Any time spent working with older young people should focus on these kinds of issues. Also young people often have quite a sophisticated view of porn and are able to critique it from an ethical, or feminist, or rights perspective – good RSE would help them to do that. Many practitioners have found my Planet Porn resource pack useful here.ยฌโ
Relationship and sex education
However most RSE in school doesn’t equip young people to do this. What we need is a curriculum that encourages students to talk to each other about power, consent, gender, relationships, and all the risks of sex. These are the really big, fundamental issues in RSE.
It’s fine for us and young people to talk about porn as part of this holistic curriculum. But rather than teaching about porn as a separate topic we need to start with the fundamentals so that RSE can include every young person in the classroom (even if they have no intention of watching porn or of having sex).
Thankfully, there is such a thing that myself and FPA have been involved in along with a number of other key names and organisations in sexual health and RSE. DO is a free resource for schools with everything they need to get started delivering really cracking and truly inclusive RSE. It’s about taking RSE away from just giving information from the front of the class and making it easier for the teacher to deliver.

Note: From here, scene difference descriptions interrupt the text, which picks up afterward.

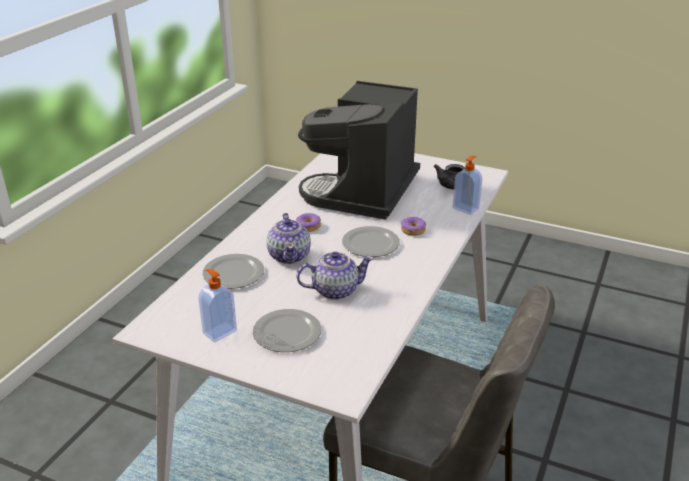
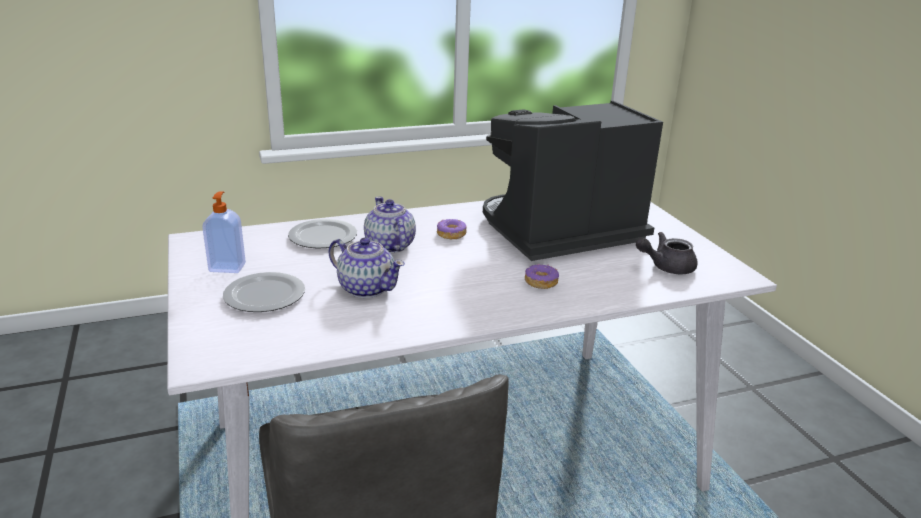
camera: 45 degrees right, 5 degrees down
teapot [266,213,311,264] -> teapot turned 120 degrees clockwise [364,197,416,253]
plate [342,226,400,257] -> none
soap dispenser [453,156,482,215] -> none

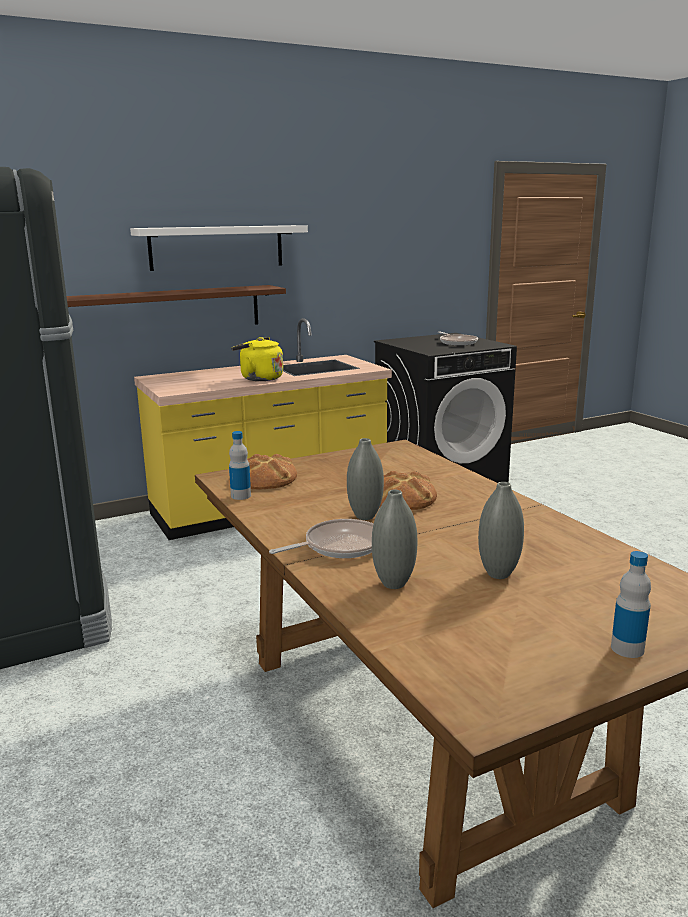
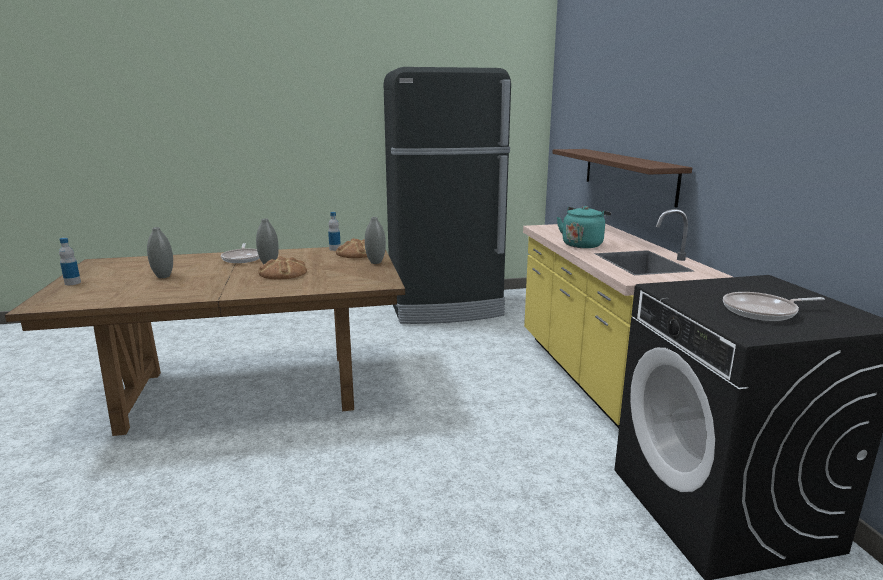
camera: 105 degrees right, 0 degrees up
white shelf [130,225,308,271] -> none
yellow kettle [231,337,283,381] -> turquoise kettle [557,206,611,248]
grey vase [372,490,417,589] -> grey vase moved to [365,217,386,264]

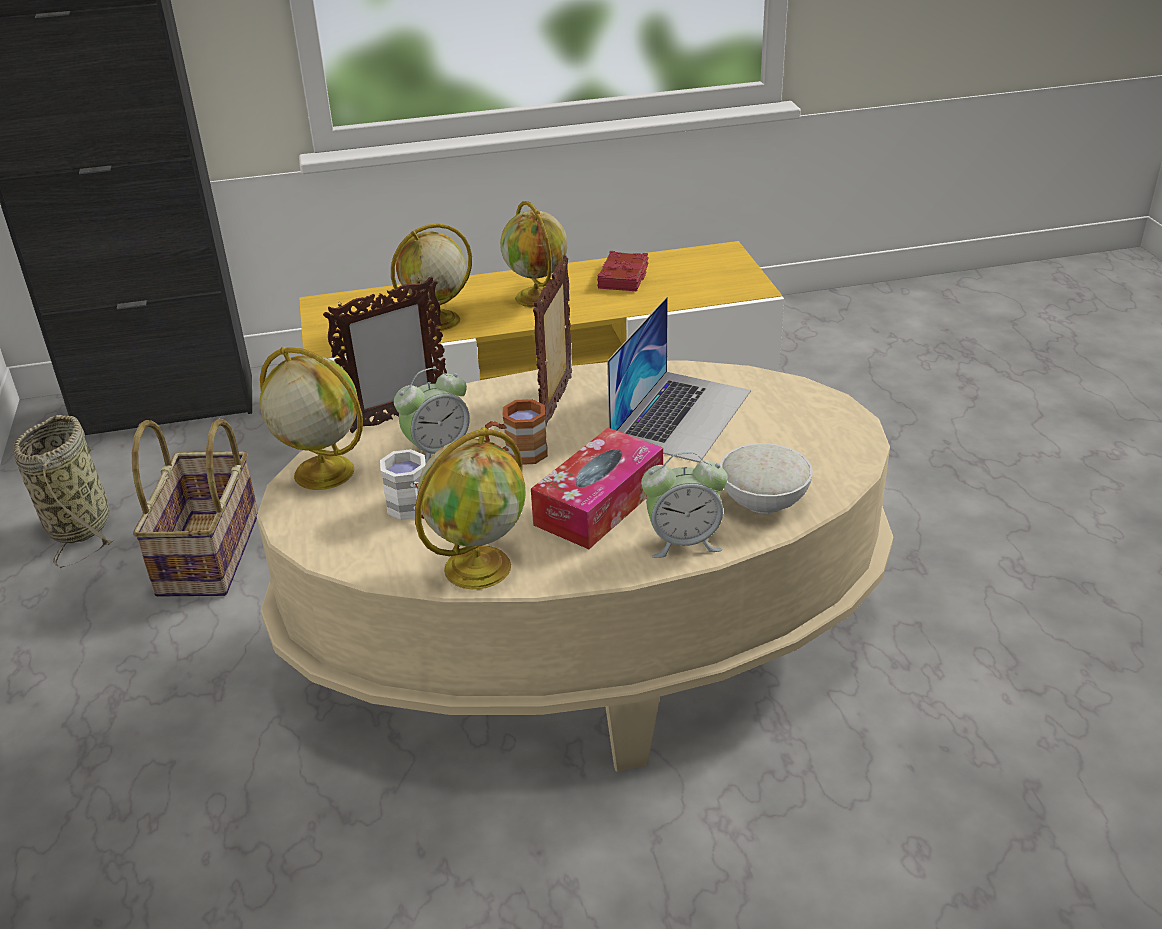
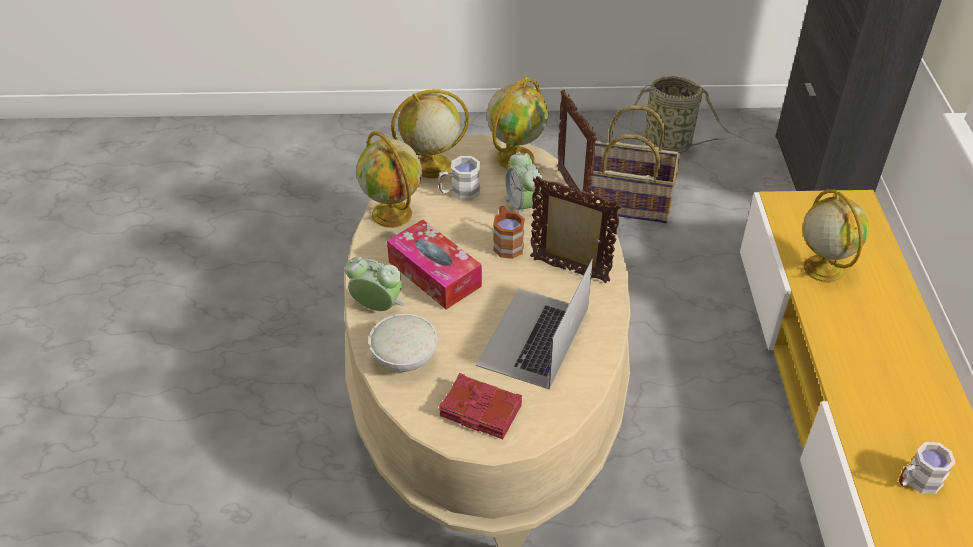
camera: 100 degrees right, 10 degrees up
globe [500,201,568,307] -> globe moved to [391,89,469,179]
red book [597,251,648,291] -> red book moved to [439,373,522,439]
laptop [607,297,751,463] -> laptop turned 75 degrees clockwise [476,259,593,390]
alarm clock [641,452,728,558] -> alarm clock turned 105 degrees clockwise [345,256,404,311]
none -> white mug [899,442,955,494]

We’ve designed it so it’s all about the young people. Through the use of unique participatory learning styles students can really get to grips with the really big topics that actually affect them. How they feel about themselves. How to deal with expectations placed on them. How to have the kinds of relationships and/or sex they may actually want (or not want). And how to make sure that their relationships and/or sex are safer, nurturing and enjoyable. This will be useful for young people who watch porn now and will also prepare them for if they watch porn later.